Prompt 5: The Haiku Oracle (Creative Agent)

I have [N] posts in Postgres spanning [DATE RANGE].

Build a “haiku oracle” agent that:

Picks 8-10 random posts across time periods (ancient, old, recent, fresh, + 1 high-surprise post)

Sends them to a local LLM (Ollama gemma4:e4b) with a prompt to write one haiku (5-7-5) capturing the thread connecting them

Stores the haiku with a UUID in a graph structure: haikus table (uuid, haiku, model, generated_at) + haiku_edges table (haiku_uuid, post_id, period, post_text snapshot, post_timestamp)

Sends the haiku via iMessage using AppleScript (read phone from .env ALERT_PHONE)

Has a —loop mode that runs 2-4 times per day at random hours

Flask endpoints: /haiku/latest (with full source graph), /haiku/all

Prompt 6: iOS Shortcuts Integration

My Flask API is running at http://[TAILSCALE_IP]:4323 with [N] endpoints.

Write me an iOS Shortcuts guide with step-by-step recipes for:

“My Last Posts” — ask for a number, GET /posts/latest?n={input}, format and display

“Search Threads” — ask for text, URL-encode, GET /posts/search?q={encoded}, display results

“Daily Digest” — GET /digest/brief, show the natural language summary

“Ask My Data” — get question, pass JSON to ChatGPT via “Ask ChatGPT” action for interpretation

The key insight: use the API for data retrieval, use on-device Apple Intelligence or ChatGPT for the interpretation layer. Cheap local API + smart output processing.

The Philosophy

This isn’t a tutorial about building an API. It’s about treating your own data as a first-class citizen.

Every post you’ve ever written is a data point. Every @mention is a graph edge. Every topic shift is a signal. The tools to analyze all of this used to cost thousands in cloud compute. Now it runs on a Mac mini with free local models.
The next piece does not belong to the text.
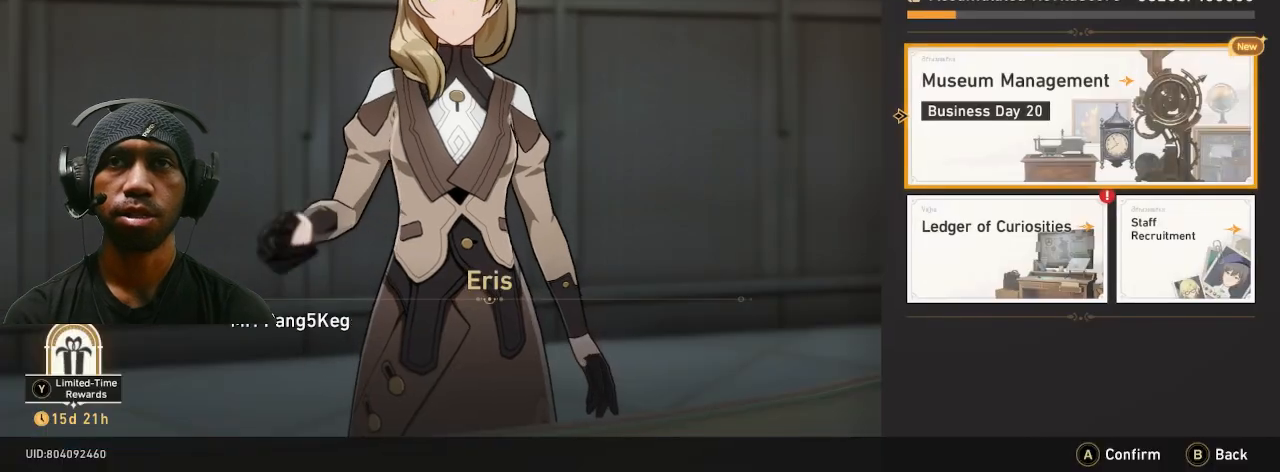
{"buttons": ["R2"], "left_stick": "center", "right_stick": "center", "button_events": [[83, "CIRCLE", "down"], [167, "CIRCLE", "up"]]}
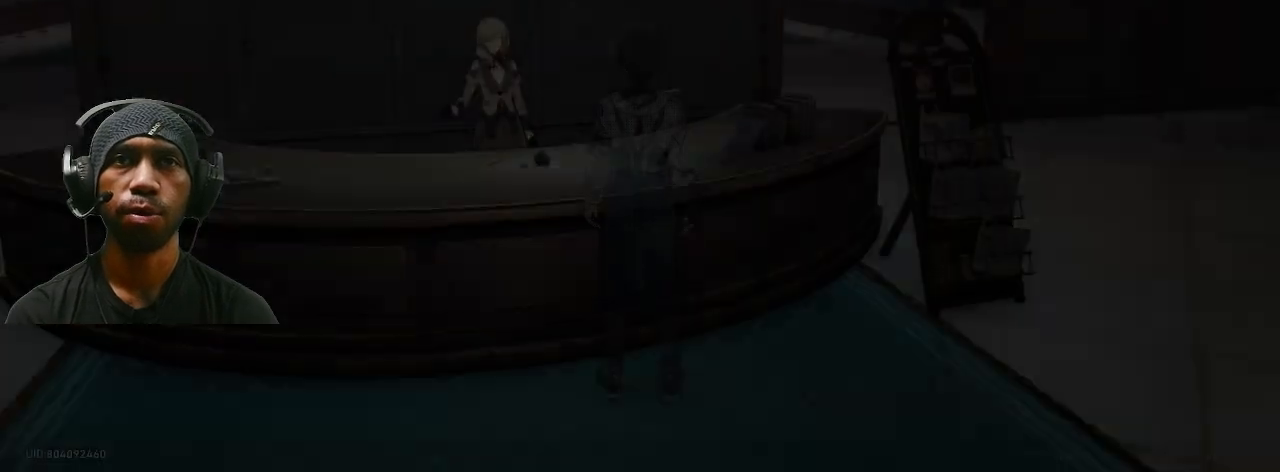
{"buttons": ["R2"], "left_stick": "center", "right_stick": "center", "button_events": []}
The prompts above aren’t prescriptive — they’re starting points. Your Claude instance will adapt them to your data shape, your schema, your questions. The pedagogy here is: give someone the foundation and the tools, and the curiosity does the rest.

Start with Prompt 1. Get your data into Postgres. See it in Swagger UI. Then go deeper.

Built in one session. 69 endpoints. Zero cloud costs. The data was always there — it just needed infrastructure.